Die EU hat hinsichtlich des Atomdeals zwischen Ungarn und Russland mehrere Zweifel an der Übereinstimmung mit Gemeinschaftsrecht. Die EU-Kommission wird zunächst zwei grundsätzlichen Fragestellungen nachgehen, sagte Kommissionssprecherin Chantal Hughes gestern dem Magazin HVG. Zum Einen könne die Regierungsankündigung, die Kosten des Projektes nicht in den Strompreis einfließen lassen zu wollen, als illegale Staatsbeihilfe gewertet werden, zum anderen sei zu prüfen, inwieweit die Auftragsvergaben zu dem 3.000 Milliarden Forint (ca. 10 Mrd.
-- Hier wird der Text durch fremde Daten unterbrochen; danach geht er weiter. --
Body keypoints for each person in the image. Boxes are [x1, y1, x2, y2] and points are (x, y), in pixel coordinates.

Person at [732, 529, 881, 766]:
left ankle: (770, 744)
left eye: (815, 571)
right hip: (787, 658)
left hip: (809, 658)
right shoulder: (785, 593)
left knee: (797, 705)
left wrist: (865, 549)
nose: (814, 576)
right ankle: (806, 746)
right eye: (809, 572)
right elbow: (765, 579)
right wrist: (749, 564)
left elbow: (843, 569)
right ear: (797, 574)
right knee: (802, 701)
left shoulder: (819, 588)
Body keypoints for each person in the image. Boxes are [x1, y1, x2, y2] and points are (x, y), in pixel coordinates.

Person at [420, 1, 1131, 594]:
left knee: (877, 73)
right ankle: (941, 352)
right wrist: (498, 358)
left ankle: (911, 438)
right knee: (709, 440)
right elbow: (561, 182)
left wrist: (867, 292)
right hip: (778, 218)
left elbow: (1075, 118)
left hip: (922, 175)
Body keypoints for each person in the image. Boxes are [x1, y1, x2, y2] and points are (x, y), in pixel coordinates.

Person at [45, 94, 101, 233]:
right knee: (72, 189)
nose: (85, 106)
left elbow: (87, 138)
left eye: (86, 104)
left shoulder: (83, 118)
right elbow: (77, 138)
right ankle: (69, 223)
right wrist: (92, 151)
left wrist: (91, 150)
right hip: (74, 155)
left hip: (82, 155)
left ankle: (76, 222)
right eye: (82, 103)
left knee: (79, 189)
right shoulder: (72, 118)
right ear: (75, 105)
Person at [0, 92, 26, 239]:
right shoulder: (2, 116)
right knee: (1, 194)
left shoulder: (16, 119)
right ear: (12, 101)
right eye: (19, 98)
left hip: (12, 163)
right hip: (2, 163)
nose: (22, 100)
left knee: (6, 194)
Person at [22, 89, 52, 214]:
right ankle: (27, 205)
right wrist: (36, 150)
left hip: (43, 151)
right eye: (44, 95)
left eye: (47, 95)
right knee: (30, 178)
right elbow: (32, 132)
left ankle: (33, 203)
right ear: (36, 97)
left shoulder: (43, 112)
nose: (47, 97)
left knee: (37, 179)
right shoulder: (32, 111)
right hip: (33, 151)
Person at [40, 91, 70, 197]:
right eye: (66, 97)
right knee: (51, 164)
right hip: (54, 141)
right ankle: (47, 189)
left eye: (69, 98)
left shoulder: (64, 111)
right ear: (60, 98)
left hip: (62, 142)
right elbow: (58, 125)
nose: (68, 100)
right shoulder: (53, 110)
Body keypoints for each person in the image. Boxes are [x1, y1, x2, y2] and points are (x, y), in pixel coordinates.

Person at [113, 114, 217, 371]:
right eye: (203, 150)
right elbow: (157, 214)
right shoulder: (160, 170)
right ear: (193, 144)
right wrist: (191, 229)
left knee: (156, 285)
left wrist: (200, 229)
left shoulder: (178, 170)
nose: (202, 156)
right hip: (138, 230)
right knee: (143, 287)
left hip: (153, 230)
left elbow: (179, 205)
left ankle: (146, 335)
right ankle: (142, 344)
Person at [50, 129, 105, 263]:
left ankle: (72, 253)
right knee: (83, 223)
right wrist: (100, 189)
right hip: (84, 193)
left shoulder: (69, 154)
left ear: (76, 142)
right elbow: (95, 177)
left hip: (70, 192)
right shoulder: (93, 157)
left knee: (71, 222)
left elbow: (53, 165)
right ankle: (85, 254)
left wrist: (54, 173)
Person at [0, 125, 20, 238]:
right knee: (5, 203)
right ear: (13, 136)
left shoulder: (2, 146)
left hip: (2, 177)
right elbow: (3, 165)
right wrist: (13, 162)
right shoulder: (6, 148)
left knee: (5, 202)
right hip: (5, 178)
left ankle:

EUR) teuren Projektes mit den EU-Regeln für europaweite, öffentliche Ausschreibungen harmonieren - oder eben nicht.

Sollten sich Vertragsverletzungen feststellen lassen, werde man nach den üblichen Verfahren dagegen vorgehen, wobei auch für Ungarn die Regeln angewendet werden, die für alle gelten, hieß es aus der Kommission, um damit den üblichen Vorwürfen von "Doppelstandards" oder gar "gezielten Attacken der Brüsseler Bürokraten auf ungarische Familien" (Orbán bei seiner Parlamentsrede am Montag), vorzugreifen.